Problem details
Copy out the full listing exactly, omitting any picture it contains.

Exercise inputs
────────────────
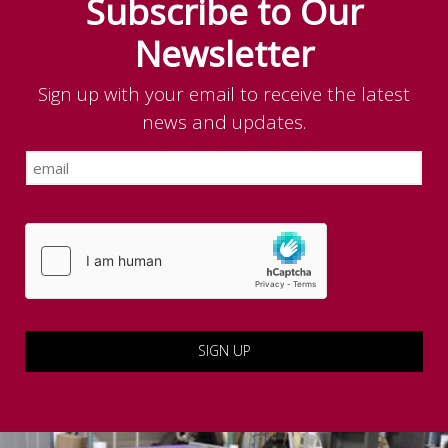
Subscribe to Our
Newsletter
Sign up with your email to receive the latest
news and updates.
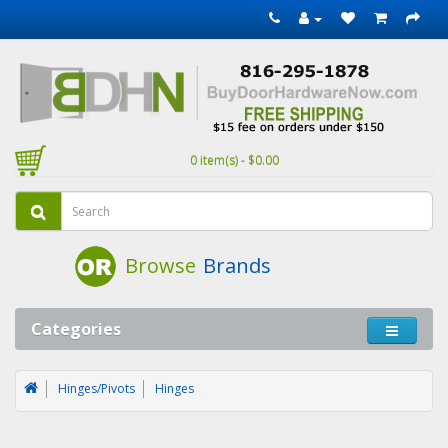
0 item(s) - $0.00
Browse
Brands
Categories
Hinges/Pivots
Hinges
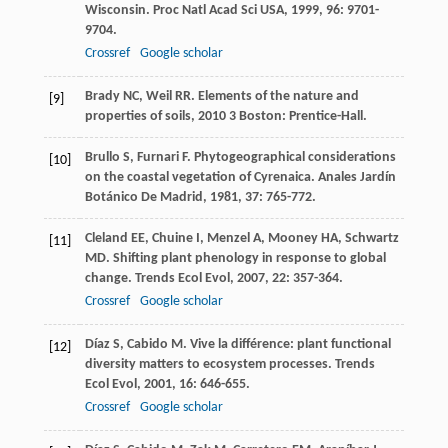
Wisconsin.
Proc Natl Acad Sci USA
,
1999
,
96
: 9701-
9704.
Crossref
Google scholar
Brady
NC
,
Weil
RR
.
Elements of the nature and
[9]
properties of soils
,
2010
3 Boston: Prentice-Hall.
Brullo
S
,
Furnari
F
. Phytogeographical considerations
[10]
on the coastal vegetation of Cyrenaica.
Anales Jardín
Botánico De Madrid
,
1981
,
37
: 765-772.
Cleland
EE
,
Chuine
I
,
Menzel
A
,
Mooney
HA
,
Schwartz
[11]
MD
. Shifting plant phenology in response to global
change.
Trends Ecol Evol
,
2007
,
22
: 357-364.
Crossref
Google scholar
Díaz
S
,
Cabido
M
. Vive la différence: plant functional
[12]
diversity matters to ecosystem processes.
Trends
Ecol Evol
,
2001
,
16
: 646-655.
Crossref
Google scholar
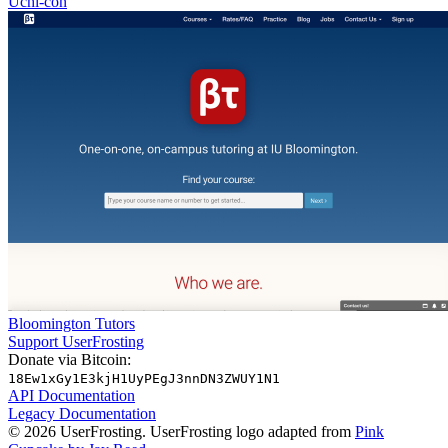
Uchi-con
Bloomington Tutors
Support UserFrosting
Donate via Bitcoin:
18Ew1xGy1E3kjH1UyPEgJ3nnDN3ZWUY1N1
API Documentation
Legacy Documentation
© 2026 UserFrosting. UserFrosting logo adapted from
Pink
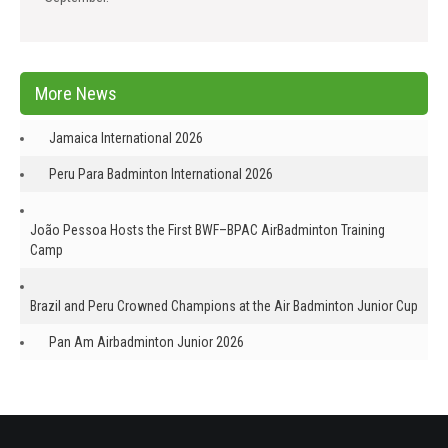
More News
Jamaica International 2026
Peru Para Badminton International 2026
João Pessoa Hosts the First BWF–BPAC AirBadminton Training
Camp
Brazil and Peru Crowned Champions at the Air Badminton Junior Cup
Pan Am Airbadminton Junior 2026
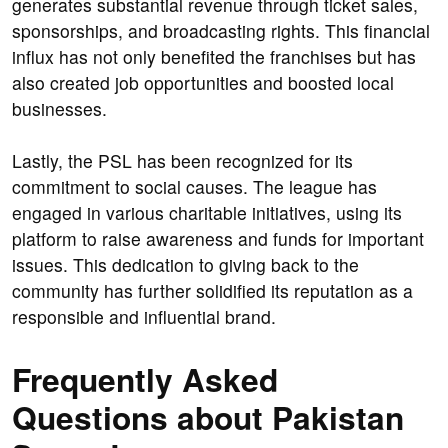
generates substantial revenue through ticket sales,
sponsorships, and broadcasting rights. This financial
influx has not only benefited the franchises but has
also created job opportunities and boosted local
businesses.
Lastly, the PSL has been recognized for its
commitment to social causes. The league has
engaged in various charitable initiatives, using its
platform to raise awareness and funds for important
issues. This dedication to giving back to the
community has further solidified its reputation as a
responsible and influential brand.
Frequently Asked
Questions about Pakistan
────────────────
Response to the task
Subscribe to Our
Newsletter
Sign up with your email to receive the latest
news and updates.
0 item(s) - $0.00
Browse
Brands
Categories
Hinges/Pivots
Hinges
Wisconsin.
Proc Natl Acad Sci USA
,
1999
,
96
: 9701-
9704.
Crossref
Google scholar
Brady
NC
,
Weil
RR
.
Elements of the nature and
[9]
properties of soils
,
2010
3 Boston: Prentice-Hall.
Brullo
S
,
Furnari
F
. Phytogeographical considerations
[10]
on the coastal vegetation of Cyrenaica.
Anales Jardín
Botánico De Madrid
,
1981
,
37
: 765-772.
Cleland
EE
,
Chuine
I
,
Menzel
A
,
Mooney
HA
,
Schwartz
[11]
MD
. Shifting plant phenology in response to global
change.
Trends Ecol Evol
,
2007
,
22
: 357-364.
Crossref
Google scholar
Díaz
S
,
Cabido
M
. Vive la différence: plant functional
[12]
diversity matters to ecosystem processes.
Trends
Ecol Evol
,
2001
,
16
: 646-655.
Crossref
Google scholar
Uchi-con
Bloomington Tutors
Support UserFrosting
Donate via Bitcoin:
18Ew1xGy1E3kjH1UyPEgJ3nnDN3ZWUY1N1
API Documentation
Legacy Documentation
© 2026 UserFrosting. UserFrosting logo adapted from
Pink
More News
Jamaica International 2026
Peru Para Badminton International 2026
João Pessoa Hosts the First BWF–BPAC AirBadminton Training
Camp
Brazil and Peru Crowned Champions at the Air Badminton Junior Cup
Pan Am Airbadminton Junior 2026
generates substantial revenue through ticket sales,
sponsorships, and broadcasting rights. This financial
influx has not only benefited the franchises but has
also created job opportunities and boosted local
businesses.
Lastly, the PSL has been recognized for its
commitment to social causes. The league has
engaged in various charitable initiatives, using its
platform to raise awareness and funds for important
issues. This dedication to giving back to the
community has further solidified its reputation as a
responsible and influential brand.
Frequently Asked
Questions about Pakistan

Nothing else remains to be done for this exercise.